Privaxy

Next generation tracker and advertisement blocker

Installation

Disclaimer

This is an early release without authentication on the management API. You should proceed with caution and not expose the service on the internet. To prevent accidental exposure of the service, it's only yet possible to bind on 127.0.0.1.

Using a pre-built binary

Pre-built binaries for Macos and Linux (x86_64) are provided on github releases.

Using the rust toolchain

1. Begin by installing rust.
2. Install rust's wasm target: rustup target add wasm32-unknown-unknown
3. Install trunk.
4. Install nodejs as well as npm (at least v14).
5. Clone this repository.
6. Build the web gui by running cd web_frontend && npm i && trunk build --release && cd ..
7. Build the server by running cd privaxy && cargo build --release.
8. Run privaxy using cargo run --release --bin privaxy.

Local system configuration

1. Navigate to the web gui at http://127.0.0.1:8000, click on "Download CA certificate".
2. Install the downloaded certificate locally.
   • Macos: https://support.apple.com/guide/keychain-access/add-certificates-to-a-keychain-kyca2431/mac
   • Linux: cp privaxy_ca_certificate.pem /usr/local/share/ca-certificates/
3. Configure your local system to pass http traffic through privaxy.
   • Macos: https://support.apple.com/guide/mac-help/change-proxy-settings-network-preferences-mac-mchlp2591/mac
   • Ubuntu (gnome): https://phoenixnap.com/kb/ubuntu-proxy-settings

About

Privaxy is a MITM HTTP(s) proxy that sits in between HTTP(s) talking applications, such as a web browser and HTTP servers, such as those serving websites.

By establishing a two-way tunnel between both ends, Privaxy is able to block network requests based on URL patterns and to inject scripts as well as styles into HTML documents.

Operating at a lower level, Privaxy is both more efficient as well as more streamlined than browser add-on-based blockers.
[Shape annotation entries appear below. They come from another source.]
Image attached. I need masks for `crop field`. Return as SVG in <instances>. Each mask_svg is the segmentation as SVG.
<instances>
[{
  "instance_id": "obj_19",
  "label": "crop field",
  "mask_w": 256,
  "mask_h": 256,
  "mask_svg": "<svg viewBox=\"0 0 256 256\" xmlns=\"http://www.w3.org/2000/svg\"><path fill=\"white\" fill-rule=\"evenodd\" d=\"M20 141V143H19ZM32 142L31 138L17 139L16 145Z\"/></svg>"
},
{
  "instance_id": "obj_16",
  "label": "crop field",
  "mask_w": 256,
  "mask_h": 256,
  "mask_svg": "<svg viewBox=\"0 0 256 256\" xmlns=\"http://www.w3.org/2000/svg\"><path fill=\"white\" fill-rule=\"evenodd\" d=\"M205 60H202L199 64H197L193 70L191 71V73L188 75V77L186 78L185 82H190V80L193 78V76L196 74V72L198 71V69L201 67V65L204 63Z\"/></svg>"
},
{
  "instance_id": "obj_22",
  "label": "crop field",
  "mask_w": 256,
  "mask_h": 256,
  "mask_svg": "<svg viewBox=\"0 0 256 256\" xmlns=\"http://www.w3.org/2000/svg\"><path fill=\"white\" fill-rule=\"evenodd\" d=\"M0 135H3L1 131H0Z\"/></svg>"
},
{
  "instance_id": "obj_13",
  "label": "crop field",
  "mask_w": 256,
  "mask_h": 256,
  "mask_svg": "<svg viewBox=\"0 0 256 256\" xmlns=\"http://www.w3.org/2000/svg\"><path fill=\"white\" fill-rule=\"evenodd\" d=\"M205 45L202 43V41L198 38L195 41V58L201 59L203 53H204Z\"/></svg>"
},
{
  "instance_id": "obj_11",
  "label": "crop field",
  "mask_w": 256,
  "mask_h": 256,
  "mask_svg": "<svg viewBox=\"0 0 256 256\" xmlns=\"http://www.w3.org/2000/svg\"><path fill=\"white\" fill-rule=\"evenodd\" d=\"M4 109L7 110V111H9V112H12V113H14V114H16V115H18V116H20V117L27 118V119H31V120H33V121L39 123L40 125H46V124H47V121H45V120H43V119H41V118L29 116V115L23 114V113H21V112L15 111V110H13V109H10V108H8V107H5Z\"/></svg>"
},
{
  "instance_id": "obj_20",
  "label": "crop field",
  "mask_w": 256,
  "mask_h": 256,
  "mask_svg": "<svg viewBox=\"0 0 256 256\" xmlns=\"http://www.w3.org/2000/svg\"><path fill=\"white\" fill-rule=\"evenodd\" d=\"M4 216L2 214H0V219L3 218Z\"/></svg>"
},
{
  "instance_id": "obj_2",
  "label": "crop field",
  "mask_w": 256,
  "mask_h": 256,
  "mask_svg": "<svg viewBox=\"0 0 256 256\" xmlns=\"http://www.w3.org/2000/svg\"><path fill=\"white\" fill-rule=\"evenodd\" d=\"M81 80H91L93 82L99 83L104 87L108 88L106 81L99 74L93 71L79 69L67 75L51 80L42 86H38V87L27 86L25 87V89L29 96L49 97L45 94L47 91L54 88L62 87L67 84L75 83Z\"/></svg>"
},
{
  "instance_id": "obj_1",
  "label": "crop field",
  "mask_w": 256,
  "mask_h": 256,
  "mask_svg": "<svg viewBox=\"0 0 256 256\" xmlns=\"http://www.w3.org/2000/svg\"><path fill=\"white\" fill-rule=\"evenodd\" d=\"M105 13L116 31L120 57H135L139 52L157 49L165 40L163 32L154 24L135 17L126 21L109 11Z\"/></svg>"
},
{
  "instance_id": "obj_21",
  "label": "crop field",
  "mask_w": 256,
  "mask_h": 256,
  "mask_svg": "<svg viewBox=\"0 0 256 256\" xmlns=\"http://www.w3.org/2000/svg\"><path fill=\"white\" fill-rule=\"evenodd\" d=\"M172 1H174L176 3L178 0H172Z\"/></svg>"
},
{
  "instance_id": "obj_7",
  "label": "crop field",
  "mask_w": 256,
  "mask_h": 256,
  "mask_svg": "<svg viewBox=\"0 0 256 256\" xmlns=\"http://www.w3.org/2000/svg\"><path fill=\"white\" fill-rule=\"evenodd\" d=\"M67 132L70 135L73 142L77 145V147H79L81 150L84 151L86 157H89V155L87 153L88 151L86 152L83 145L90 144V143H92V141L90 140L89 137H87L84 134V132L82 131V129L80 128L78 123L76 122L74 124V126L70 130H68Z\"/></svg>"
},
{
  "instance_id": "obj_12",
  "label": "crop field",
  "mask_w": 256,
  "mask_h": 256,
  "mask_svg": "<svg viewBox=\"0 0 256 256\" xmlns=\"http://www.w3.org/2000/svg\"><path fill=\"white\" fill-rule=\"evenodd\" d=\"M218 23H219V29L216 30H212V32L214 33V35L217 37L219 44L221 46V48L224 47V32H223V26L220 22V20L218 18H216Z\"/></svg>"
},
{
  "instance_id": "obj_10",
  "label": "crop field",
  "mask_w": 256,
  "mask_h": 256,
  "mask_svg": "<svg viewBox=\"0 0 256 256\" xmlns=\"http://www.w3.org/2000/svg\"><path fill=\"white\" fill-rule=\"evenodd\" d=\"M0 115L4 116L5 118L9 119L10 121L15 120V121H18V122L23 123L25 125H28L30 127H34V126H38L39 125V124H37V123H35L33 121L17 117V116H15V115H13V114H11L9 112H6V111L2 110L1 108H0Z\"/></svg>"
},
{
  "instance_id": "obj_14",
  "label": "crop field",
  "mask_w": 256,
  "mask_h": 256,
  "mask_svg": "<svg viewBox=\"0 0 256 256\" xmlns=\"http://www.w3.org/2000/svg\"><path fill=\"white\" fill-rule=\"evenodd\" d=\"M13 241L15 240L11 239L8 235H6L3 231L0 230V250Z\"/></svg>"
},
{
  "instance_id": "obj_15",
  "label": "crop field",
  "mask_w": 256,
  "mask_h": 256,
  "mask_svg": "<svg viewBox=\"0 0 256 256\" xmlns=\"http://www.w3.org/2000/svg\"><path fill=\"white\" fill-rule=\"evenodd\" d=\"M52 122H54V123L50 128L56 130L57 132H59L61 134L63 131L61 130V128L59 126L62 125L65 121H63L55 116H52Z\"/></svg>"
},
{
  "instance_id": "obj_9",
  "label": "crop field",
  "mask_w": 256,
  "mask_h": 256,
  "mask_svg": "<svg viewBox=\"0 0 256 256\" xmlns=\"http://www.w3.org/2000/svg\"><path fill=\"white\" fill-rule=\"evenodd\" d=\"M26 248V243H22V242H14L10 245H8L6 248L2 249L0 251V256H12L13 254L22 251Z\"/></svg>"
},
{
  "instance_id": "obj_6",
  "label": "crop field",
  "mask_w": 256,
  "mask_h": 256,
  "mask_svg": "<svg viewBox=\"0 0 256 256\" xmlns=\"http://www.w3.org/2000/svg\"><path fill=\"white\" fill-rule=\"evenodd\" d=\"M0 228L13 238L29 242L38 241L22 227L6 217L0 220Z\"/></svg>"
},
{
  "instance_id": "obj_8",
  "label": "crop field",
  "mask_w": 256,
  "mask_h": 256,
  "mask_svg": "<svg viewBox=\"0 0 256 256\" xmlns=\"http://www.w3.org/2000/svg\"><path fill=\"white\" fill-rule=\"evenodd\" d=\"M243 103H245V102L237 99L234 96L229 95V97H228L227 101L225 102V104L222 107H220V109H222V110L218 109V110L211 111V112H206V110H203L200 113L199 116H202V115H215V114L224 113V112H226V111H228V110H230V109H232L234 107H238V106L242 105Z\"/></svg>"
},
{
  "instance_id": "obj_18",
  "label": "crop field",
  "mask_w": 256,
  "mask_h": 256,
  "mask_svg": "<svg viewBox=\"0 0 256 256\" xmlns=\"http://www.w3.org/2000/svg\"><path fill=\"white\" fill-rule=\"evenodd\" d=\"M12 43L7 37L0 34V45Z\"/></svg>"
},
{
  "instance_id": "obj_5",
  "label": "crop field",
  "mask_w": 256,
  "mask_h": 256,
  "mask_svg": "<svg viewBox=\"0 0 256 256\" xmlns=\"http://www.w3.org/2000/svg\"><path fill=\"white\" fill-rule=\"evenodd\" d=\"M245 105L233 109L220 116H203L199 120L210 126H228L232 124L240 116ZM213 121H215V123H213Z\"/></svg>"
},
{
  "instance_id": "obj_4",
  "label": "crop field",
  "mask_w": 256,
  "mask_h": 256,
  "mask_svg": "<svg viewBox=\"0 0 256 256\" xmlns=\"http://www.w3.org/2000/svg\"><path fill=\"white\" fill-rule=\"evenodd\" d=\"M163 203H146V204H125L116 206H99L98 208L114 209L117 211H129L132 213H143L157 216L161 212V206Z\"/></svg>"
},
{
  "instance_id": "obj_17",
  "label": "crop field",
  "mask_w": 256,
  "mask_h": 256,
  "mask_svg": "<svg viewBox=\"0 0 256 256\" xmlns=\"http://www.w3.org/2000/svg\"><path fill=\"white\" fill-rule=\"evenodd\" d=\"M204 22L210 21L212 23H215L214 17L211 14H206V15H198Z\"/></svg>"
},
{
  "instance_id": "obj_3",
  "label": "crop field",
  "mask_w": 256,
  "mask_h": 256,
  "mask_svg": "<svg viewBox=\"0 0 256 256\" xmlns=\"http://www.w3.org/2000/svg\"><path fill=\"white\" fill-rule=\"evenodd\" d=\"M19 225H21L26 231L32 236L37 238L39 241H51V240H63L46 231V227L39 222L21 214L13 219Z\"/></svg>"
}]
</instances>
A single instance of Privaxy on a small virtual machine, server or even, on the same computer as the traffic is originating from, can filter thousands of requests per second while requiring a very small amount of memory.

Privaxy is not limited by the browser’s APIs and can operate with any HTTP traffic, not only the traffic flowing from web browsers.

Privaxy is also way more capable than DNS-based blockers as it is able to operate directly on URLs and to inject resources into web pages.

Features

• Suppport for Adblock Plus filters, such as easylist.
• Web graphical user interface with a statistics display as well as a live request explorer.
• Support for uBlock origin's js syntax.
• Support for uBlock origin's redirect syntax.
• Support for uBlock origin's scriptlets.
• Browser and HTTP client agnostic.
• Support for custom filters.
• Support for excluding hosts from the MITM pipeline.
• Support for protocol upgrades, such as with websockets.
• Automatic filter lists updates.
• Very low resource usage.
  • Around 50MB of memory with approximately 320 000 filters enabled.
  • Able to filter thousands of requests per second on a small machine.